Last we need is for some models to use "ftype" and others to use "filetype", "quanttype", "qType" and "quantTypeFormat".

Random ideas: Should the keys be stored as an ASCII string (fixed length? nul terminated?) Will it handle unicode? (JSON keys permit that) What's your opinion on case insensitive keys?

philpax commented 1 year ago

Hm yeah, good points. Okay, how about snake_case ascii keys with no null termination (length comes before the string, and I think that's consistent with the tensors)? If there's demand for Unicode keys, that can be added later, but I've not seen much of that in the HF configs. The values can store as much UTF-8 as they want, but the keys are constrained to snake case.

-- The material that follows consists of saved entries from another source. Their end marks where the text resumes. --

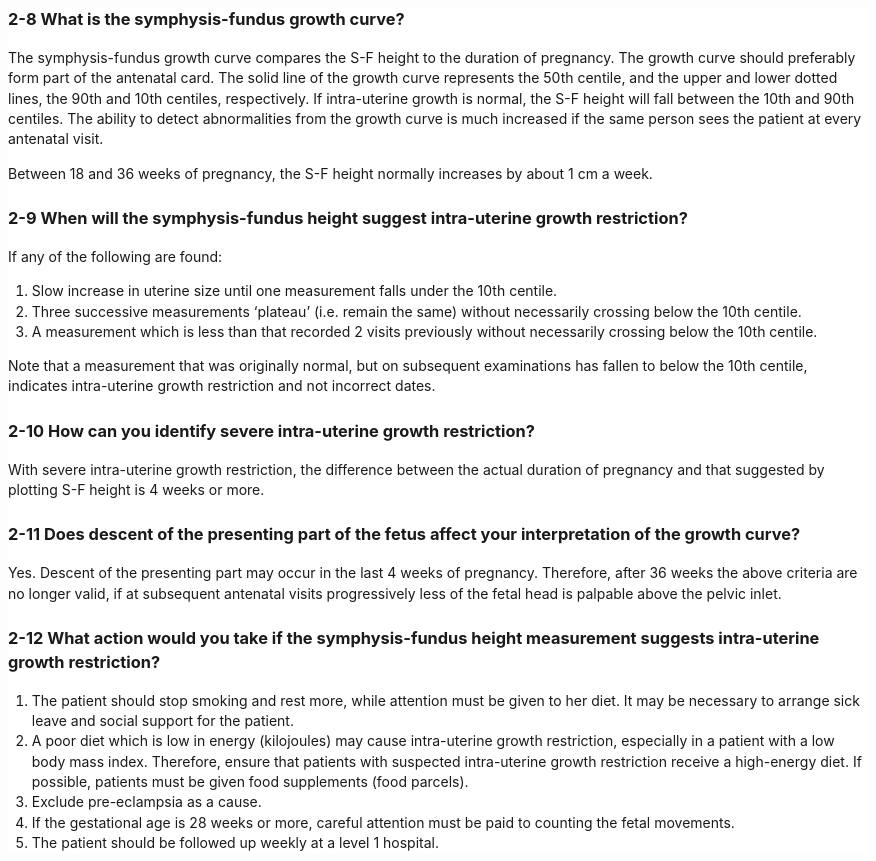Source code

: ### 2-8 What is the symphysis-fundus growth curve?

The symphysis-fundus growth curve compares the S-F height to the duration of pregnancy. The growth curve should preferably form part of the antenatal card. The solid line of the growth curve represents the 50th centile, and the upper and lower dotted lines, the 90th and 10th centiles, respectively. If intra-uterine growth is normal, the S-F height will fall between the 10th and 90th centiles. The ability to detect abnormalities from the growth curve is much increased if the same person sees the patient at every antenatal visit.

Between 18 and 36 weeks of pregnancy, the S-F height normally increases by about 1 cm a week.

### 2-9 When will the symphysis-fundus height suggest intra-uterine growth restriction?

If any of the following are found:

1.	Slow increase in uterine size until one measurement falls under the 10th centile.
2.	Three successive measurements ‘plateau’ (i.e. remain the same) without necessarily crossing below the 10th centile.
3.	A measurement which is less than that recorded 2 visits previously without necessarily crossing below the 10th centile.

Note that a measurement that was originally normal, but on subsequent examinations has fallen to below the 10th centile, indicates intra-uterine growth restriction and not incorrect dates.

### 2-10 How can you identify severe intra-uterine growth restriction?

With severe intra-uterine growth restriction, the difference between the actual duration of pregnancy and that suggested by plotting S-F height is 4 weeks or more.

### 2-11 Does descent of the presenting part of the fetus affect your interpretation of the growth curve?

Yes. Descent of the presenting part may occur in the last 4 weeks of pregnancy. Therefore, after 36 weeks the above criteria are no longer valid, if at subsequent antenatal visits progressively less of the fetal head is palpable above the pelvic inlet.

### 2-12 What action would you take if the symphysis-fundus height measurement suggests intra-uterine growth restriction?

1.	The patient should stop smoking and rest more, while attention must be given to her diet. It may be necessary to arrange sick leave and social support for the patient.
2.	A poor diet which is low in energy (kilojoules) may cause intra-uterine growth restriction, especially in a patient with a low body mass index. Therefore, ensure that patients with suspected intra-uterine growth restriction receive a high-energy diet. If possible, patients must be given food supplements (food parcels).
3.	Exclude pre-eclampsia as a cause.
4.	If the gestational age is 28 weeks or more, careful attention must be paid to counting the fetal movements.
5.	The patient should be followed up weekly at a level 1 hospital.
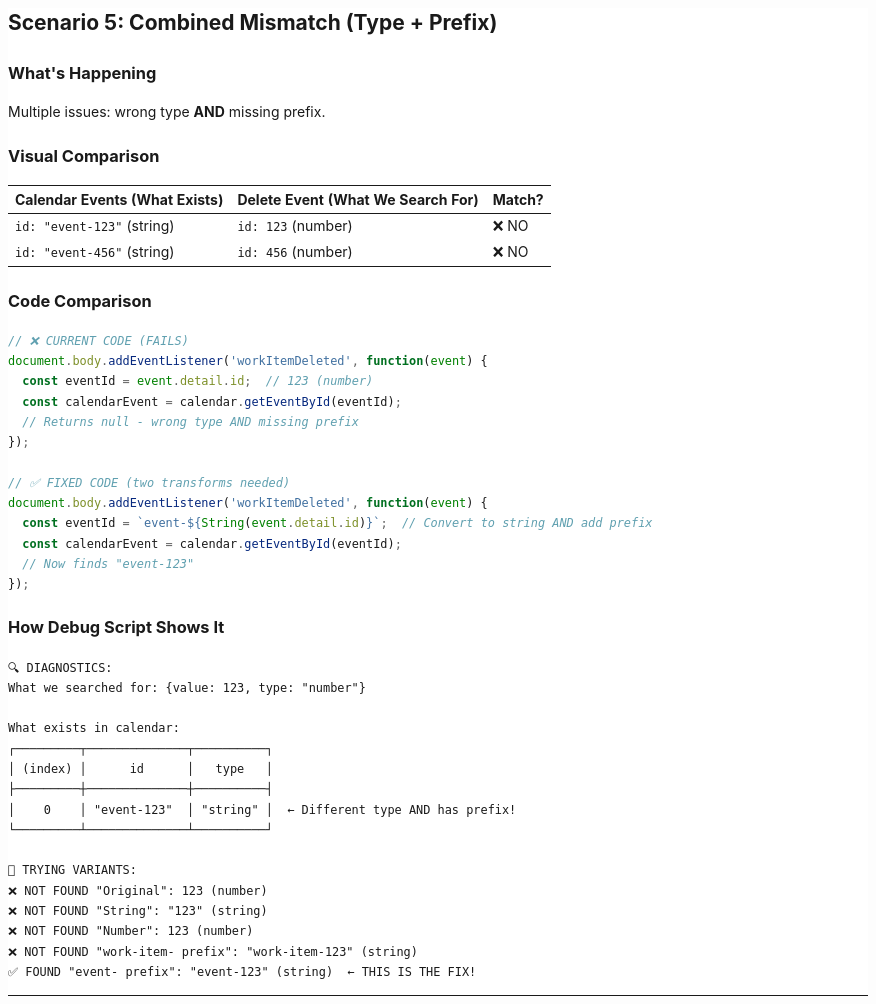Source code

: 
## Scenario 5: Combined Mismatch (Type + Prefix)

### What's Happening
Multiple issues: wrong type **AND** missing prefix.

### Visual Comparison

| Calendar Events (What Exists)    | Delete Event (What We Search For) | Match? |
|----------------------------------|-----------------------------------|--------|
| `id: "event-123"` (string)       | `id: 123` (number)                | ❌ NO  |
| `id: "event-456"` (string)       | `id: 456` (number)                | ❌ NO  |

### Code Comparison

```javascript
// ❌ CURRENT CODE (FAILS)
document.body.addEventListener('workItemDeleted', function(event) {
  const eventId = event.detail.id;  // 123 (number)
  const calendarEvent = calendar.getEventById(eventId);
  // Returns null - wrong type AND missing prefix
});

// ✅ FIXED CODE (two transforms needed)
document.body.addEventListener('workItemDeleted', function(event) {
  const eventId = `event-${String(event.detail.id)}`;  // Convert to string AND add prefix
  const calendarEvent = calendar.getEventById(eventId);
  // Now finds "event-123"
});
```

### How Debug Script Shows It

```
🔍 DIAGNOSTICS:
What we searched for: {value: 123, type: "number"}

What exists in calendar:
┌─────────┬──────────────┬──────────┐
│ (index) │      id      │   type   │
├─────────┼──────────────┼──────────┤
│    0    │ "event-123"  │ "string" │  ← Different type AND has prefix!
└─────────┴──────────────┴──────────┘

🔬 TRYING VARIANTS:
❌ NOT FOUND "Original": 123 (number)
❌ NOT FOUND "String": "123" (string)
❌ NOT FOUND "Number": 123 (number)
❌ NOT FOUND "work-item- prefix": "work-item-123" (string)
✅ FOUND "event- prefix": "event-123" (string)  ← THIS IS THE FIX!
```

---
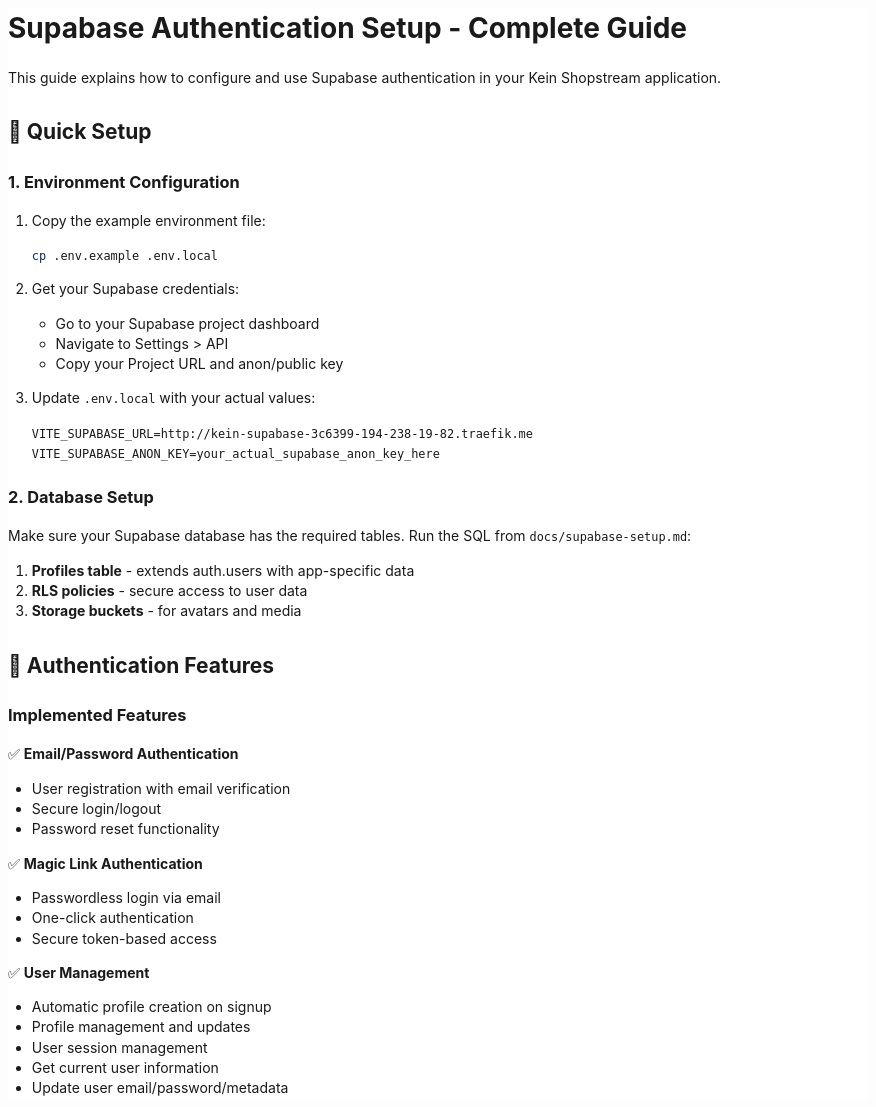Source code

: # Supabase Authentication Setup - Complete Guide

This guide explains how to configure and use Supabase authentication in your Kein Shopstream application.

## 🚀 Quick Setup

### 1. Environment Configuration

1. Copy the example environment file:
   ```bash
   cp .env.example .env.local
   ```

2. Get your Supabase credentials:
   - Go to your Supabase project dashboard
   - Navigate to Settings > API
   - Copy your Project URL and anon/public key

3. Update `.env.local` with your actual values:
   ```env
   VITE_SUPABASE_URL=http://kein-supabase-3c6399-194-238-19-82.traefik.me
   VITE_SUPABASE_ANON_KEY=your_actual_supabase_anon_key_here
   ```

### 2. Database Setup

Make sure your Supabase database has the required tables. Run the SQL from `docs/supabase-setup.md`:

1. **Profiles table** - extends auth.users with app-specific data
2. **RLS policies** - secure access to user data
3. **Storage buckets** - for avatars and media

## 🔑 Authentication Features

### Implemented Features

✅ **Email/Password Authentication**
- User registration with email verification
- Secure login/logout
- Password reset functionality

✅ **Magic Link Authentication**
- Passwordless login via email
- One-click authentication
- Secure token-based access

✅ **User Management**
- Automatic profile creation on signup
- Profile management and updates
- User session management
- Get current user information
- Update user email/password/metadata
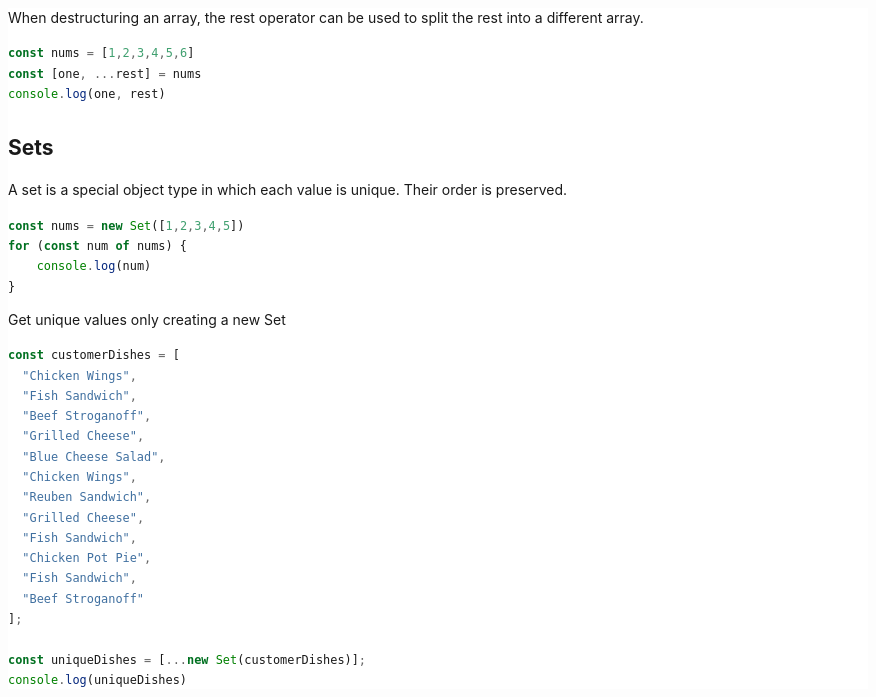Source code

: When destructuring an array, the rest operator can be used to split the rest into a different array.

```js
const nums = [1,2,3,4,5,6]
const [one, ...rest] = nums
console.log(one, rest)
```

## Sets

A set is a special object type in which each value is unique. Their order is preserved.

```js
const nums = new Set([1,2,3,4,5])
for (const num of nums) {
    console.log(num)
}
```

Get unique values only creating a new Set

```js
const customerDishes = [
  "Chicken Wings",
  "Fish Sandwich",
  "Beef Stroganoff",
  "Grilled Cheese",
  "Blue Cheese Salad",
  "Chicken Wings",
  "Reuben Sandwich",
  "Grilled Cheese",
  "Fish Sandwich",
  "Chicken Pot Pie",
  "Fish Sandwich",
  "Beef Stroganoff"
];

const uniqueDishes = [...new Set(customerDishes)];
console.log(uniqueDishes)
```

I don't want to be too prescriptive on key length, but 256 characters max should be more than sufficient. You could maaaybe exceed that if you were specifying parameters for individual tensors and needed to include their full name, but I think that's a problem we'll deal with when we get to it.

By the way, we're having this discussion across several issues. @ggerganov do you mind if I create one issue on ggml for this proposed new model format, and then we can close this / #1575 / https://github.com/ggerganov/ggml/issues/147 ?

ggerganov commented 1 year ago

@philpax Yes, lets consolidate the discussion into a new ggml issue. Start with the idea from here: https://github.com/ggerganov/llama.cpp/issues/1575#issuecomment-1566196582

ekdnam commented 1 year ago

I would like to solve this. Can anyone please guide?

ggerganov commented 1 year ago

https://github.com/ggerganov/llama.cpp/pull/2398